Well, the writing doesn’t hold up as much, but how does the rest of it fare? Honestly, the rest of the production isn’t half bad. One of the serious problems I’ve had with some found footage films is the following of the write-every-main-character-to-be-unlikable lemming and thankfully we don’t get too much of that here; the only one who really comes close is Quinn, but he narrowly avoids being overly annoying at any point and mostly sticks to being mildly annoying. The acting, likewise, is pretty good too; I have to give Jonny Weston props for handling his character’s downward spiral in mental clarity during the final reel as well as he did and adding some much-needed oomph to the otherwise kind of tepid ending. I’ve seen a lot of flack given to the found footage camera work, but honestly this is easily some of the slickest I’ve seen in a while for this kind of film; it may be a little too slick and really blurs the line between standard footage and found footage at times, but it looks good. Even the glitch camera effects work here, culminating in what feels like a bit of self-awareness with the finale being filmed with the whites being off-balance due to the camera being knocked around so much. Also, it manages to capture that air of teen wish fulfillment without delving into Project X territory: Getting backstage and on-stage at Lalapalooza, getting the dream girl, building a working time machine out of an Xbox 360 (Yes, as per Michael Bay’s M.O., this film is riddled with product placement); it may be pandering, but it’s pandering that works. The last time I saw a found footage film do it this well, it was with Chronicle; although, I will admit that that film made better use of the FF approach and gave it some dramatic weight to boot.
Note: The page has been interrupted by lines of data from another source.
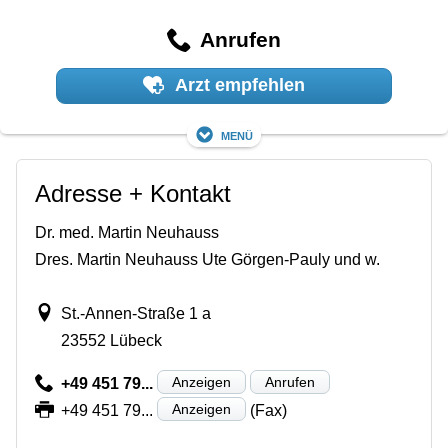
Anrufen
Arzt empfehlen
Menü
Adresse + Kontakt
Dr. med. Martin Neuhauss
Dres. Martin Neuhauss Ute Görgen-Pauly und w.
St.-Annen-Straße 1 a
23552 Lübeck
Anzeigen
Anrufen
+49 451 79...
Anzeigen
+49 451 79...
(Fax)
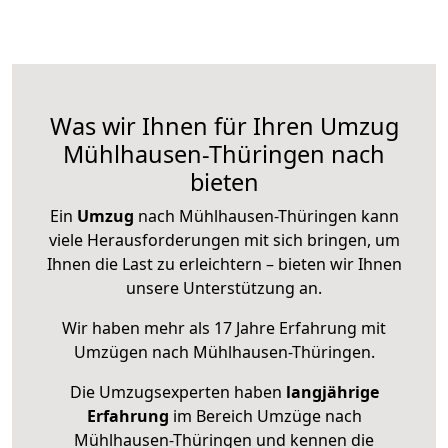
Was wir Ihnen für Ihren Umzug
Mühlhausen-Thüringen nach
bieten
Ein
Umzug
nach Mühlhausen-Thüringen kann
viele Herausforderungen mit sich bringen, um
Ihnen die Last zu erleichtern – bieten wir Ihnen
unsere Unterstützung an.
Wir haben mehr als 17 Jahre Erfahrung mit
Umzügen nach
Mühlhausen-Thüringen
.
Die Umzugsexperten haben
langjährige
Erfahrung
im Bereich Umzüge nach
Mühlhausen-Thüringen und kennen die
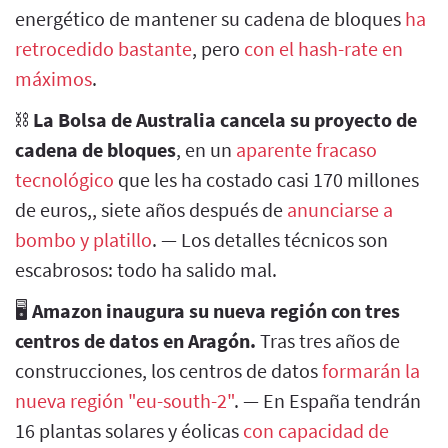
energético de mantener su cadena de bloques
ha
retrocedido bastante
, pero
con el hash-rate en
máximos
.
⛓️
La Bolsa de Australia cancela su proyecto de
cadena de bloques
, en un
aparente fracaso
tecnológico
que les ha costado casi 170 millones
de euros,, siete años después de
anunciarse a
bombo y platillo
. — Los detalles técnicos son
escabrosos: todo ha salido mal.
🖥️
Amazon inaugura su nueva región con tres
centros de datos en Aragón.
Tras tres años de
construcciones, los centros de datos
formarán la
nueva región "eu-south-2"
. — En España tendrán
16 plantas solares y éolicas
con capacidad de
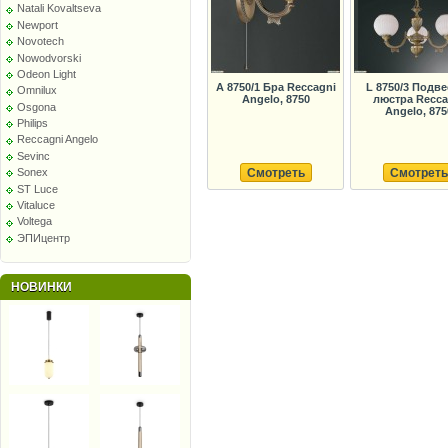
Natali Kovaltseva
Newport
Novotech
Nowodvorski
Odeon Light
A 8750/1 Бра Reccagni
L 8750/3 Подве
Omnilux
Angelo, 8750
люстра Recca
Osgona
Angelo, 875
Philips
Reccagni Angelo
Sevinc
Смотреть
Смотреть
Sonex
ST Luce
Vitaluce
Voltega
ЭПИцентр
НОВИНКИ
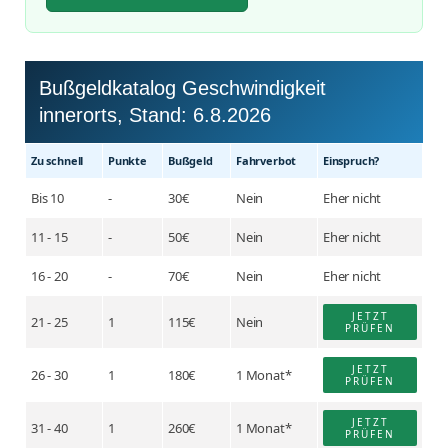
Bußgeldkatalog Geschwindigkeit
innerorts, Stand:
6.8.2026
Zu schnell
Punkte
Buß­geld
Fahr­verbot
Einspruch?
Bis 10
-
30€
Nein
Eher nicht
11 - 15
-
50€
Nein
Eher nicht
16 - 20
-
70€
Nein
Eher nicht
JETZT
21 - 25
1
115€
Nein
PRÜFEN
JETZT
26 - 30
1
180€
1 Monat*
PRÜFEN
JETZT
31 - 40
1
260€
1 Monat*
PRÜFEN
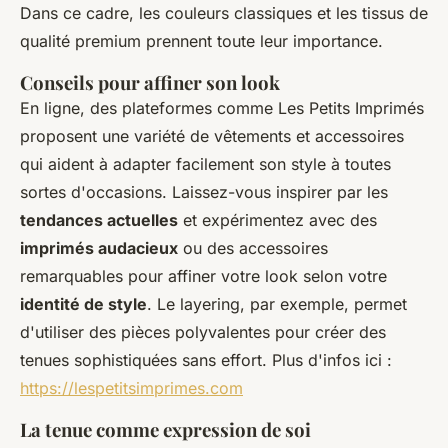
Dans ce cadre, les couleurs classiques et les tissus de
qualité premium prennent toute leur importance.
Conseils pour affiner son look
En ligne, des plateformes comme Les Petits Imprimés
proposent une variété de vêtements et accessoires
qui aident à adapter facilement son style à toutes
sortes d'occasions. Laissez-vous inspirer par les
tendances actuelles
et expérimentez avec des
imprimés audacieux
ou des accessoires
remarquables pour affiner votre look selon votre
identité de style
. Le layering, par exemple, permet
d'utiliser des pièces polyvalentes pour créer des
tenues sophistiquées sans effort. Plus d'infos ici :
https://lespetitsimprimes.com
La tenue comme expression de soi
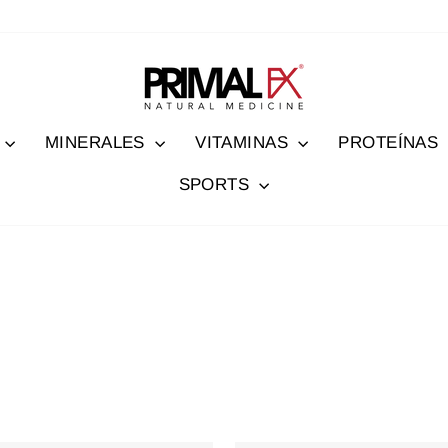
MINERALES
VITAMINAS
PROTEÍNAS
SPORTS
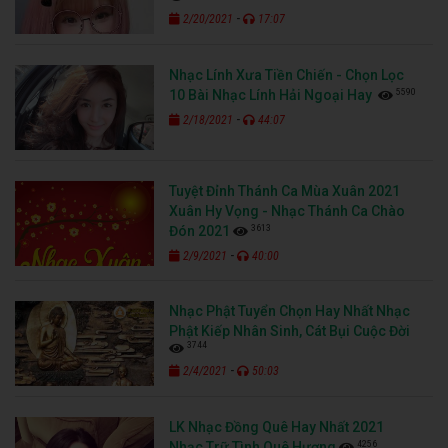
-
2/20/2021
17:07
Nhạc Lính Xưa Tiền Chiến - Chọn Lọc
5590
10 Bài Nhạc Lính Hải Ngoại Hay
-
2/18/2021
44:07
Tuyệt Đỉnh Thánh Ca Mùa Xuân 2021
Xuân Hy Vọng - Nhạc Thánh Ca Chào
3613
Đón 2021
-
2/9/2021
40:00
Nhạc Phật Tuyển Chọn Hay Nhất Nhạc
Phật Kiếp Nhân Sinh, Cát Bụi Cuộc Đời
3744
-
2/4/2021
50:03
LK Nhạc Đồng Quê Hay Nhất 2021
4256
Nhạc Trữ Tình Quê Hương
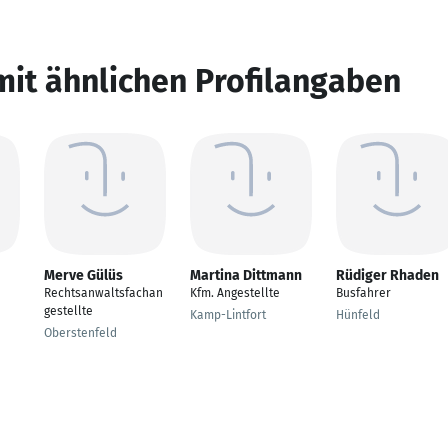
mit ähnlichen Profilangaben
Merve Gülüs
Martina Dittmann
Rüdiger Rhaden
Rechtsanwaltsfachan
Kfm. Angestellte
Busfahrer
gestellte
Kamp-Lintfort
Hünfeld
Oberstenfeld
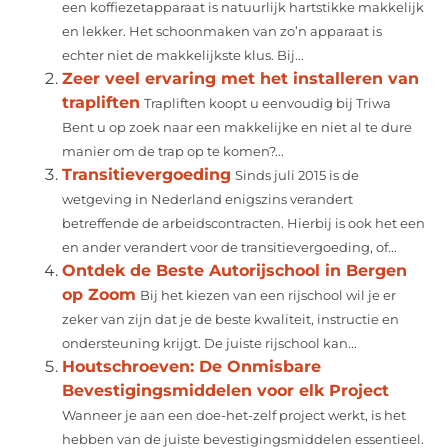
een koffiezetapparaat is natuurlijk hartstikke makkelijk
en lekker. Het schoonmaken van zo’n apparaat is
echter niet de makkelijkste klus. Bij...
Zeer veel ervaring met het installeren van
trapliften
Trapliften koopt u eenvoudig bij Triwa
Bent u op zoek naar een makkelijke en niet al te dure
manier om de trap op te komen?...
Transitievergoeding
Sinds juli 2015 is de
wetgeving in Nederland enigszins verandert
betreffende de arbeidscontracten. Hierbij is ook het een
en ander verandert voor de transitievergoeding, of...
Ontdek de Beste Autorijschool in Bergen
op Zoom
Bij het kiezen van een rijschool wil je er
zeker van zijn dat je de beste kwaliteit, instructie en
ondersteuning krijgt. De juiste rijschool kan...
Houtschroeven: De Onmisbare
Bevestigingsmiddelen voor elk Project
Wanneer je aan een doe-het-zelf project werkt, is het
hebben van de juiste bevestigingsmiddelen essentieel.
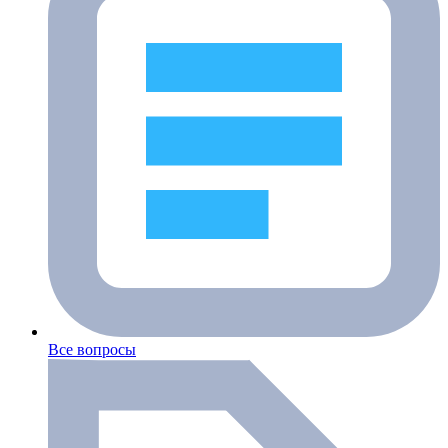
Все вопросы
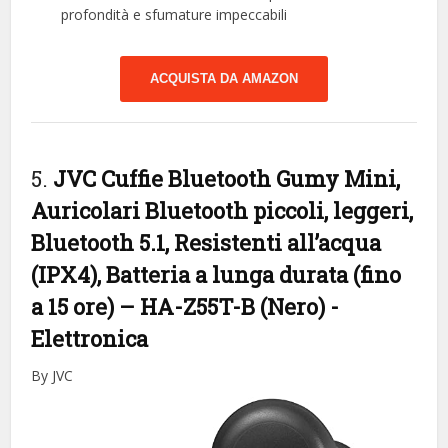
profondità e sfumature impeccabili
ACQUISTA DA AMAZON
5.
JVC Cuffie Bluetooth Gumy Mini,
Auricolari Bluetooth piccoli, leggeri,
Bluetooth 5.1, Resistenti all’acqua
(IPX4), Batteria a lunga durata (fino
a 15 ore) – HA-Z55T-B (Nero)
-
Elettronica
By JVC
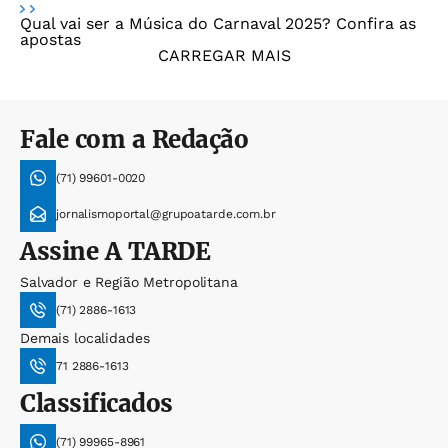
Qual vai ser a Música do Carnaval 2025? Confira as
apostas
CARREGAR MAIS
Fale com a Redação
(71) 99601-0020
jornalismoportal@grupoatarde.com.br
Assine
A TARDE
Salvador e Região Metropolitana
(71) 2886-1613
Demais localidades
71 2886-1613
Classificados
(71) 99965-8961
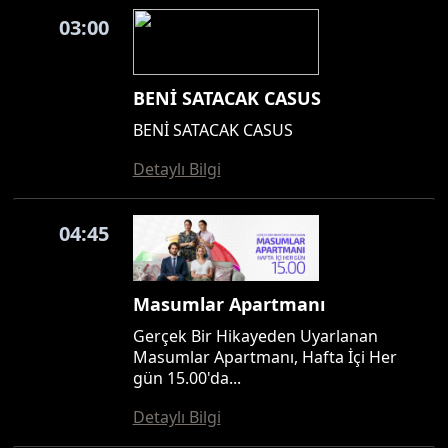
03:00
BENİ SATACAK CASUS
BENİ SATACAK CASUS
Detaylı Bilgi
04:45
Masumlar Apartmanı
Gerçek Bir Hikayeden Uyarlanan
Masumlar Apartmanı, Hafta İçi Her
gün 15.00'da...
Detaylı Bilgi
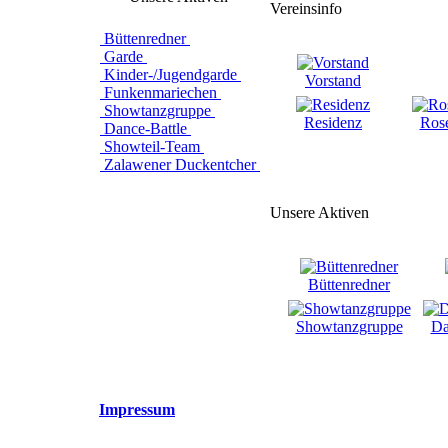
Vereinsinfo
Büttenredner
Garde
Kinder-/Jugendgarde
Vorstand
Funkenmariechen
Showtanzgruppe
Residenz
Ros
Dance-Battle
Showteil-Team
Zalawener Duckentcher
Unsere Aktiven
Büttenredner
Showtanzgruppe
Da
Impressum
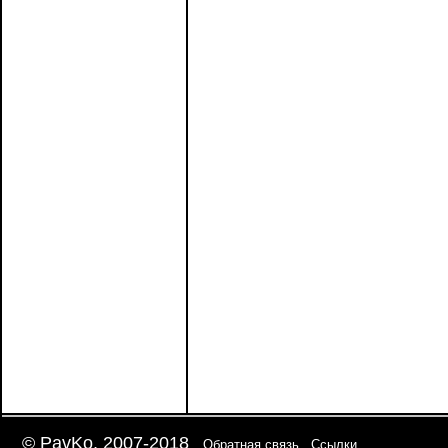
© PavKo, 2007-2018
Обратная связь
Ссылки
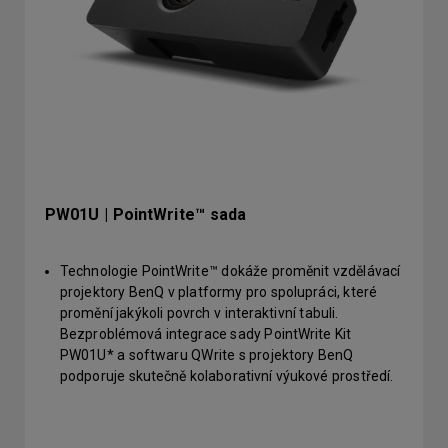
PW01U | PointWrite™ sada
Technologie PointWrite™ dokáže proměnit vzdělávací
projektory BenQ v platformy pro spolupráci, které
promění jakýkoli povrch v interaktivní tabuli.
Bezproblémová integrace sady PointWrite Kit
PW01U* a softwaru QWrite s projektory BenQ
podporuje skutečně kolaborativní výukové prostředí.
Studenti a učitelé nyní mohou spolupracovat pomocí
intuitivních šablon spolu s nástroji pro tvorbu
poznámek, které podněcují kreativitu a podporují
All in all, while the production as a whole is serviceable, the time travel writing itself doesn’t add enough ingenuity to be of any true merit, not to mention being filled with general plot holes that the majority isn’t able to cover up for. The fact that the plot, like I said, is as derivative as it is only makes recommending this film on any real level even harder. It’s better than Unbroken, as the writing feels a lot more consistent this time around, but it falls short of The Gambler, where the writing has a bit more thought put into it. While I’d highly recommend checking out other recent time travel films instead like Looper, About Time or even last year’s Predestination, this isn’t really a bad watch; it’s just a statistic amongst its peers.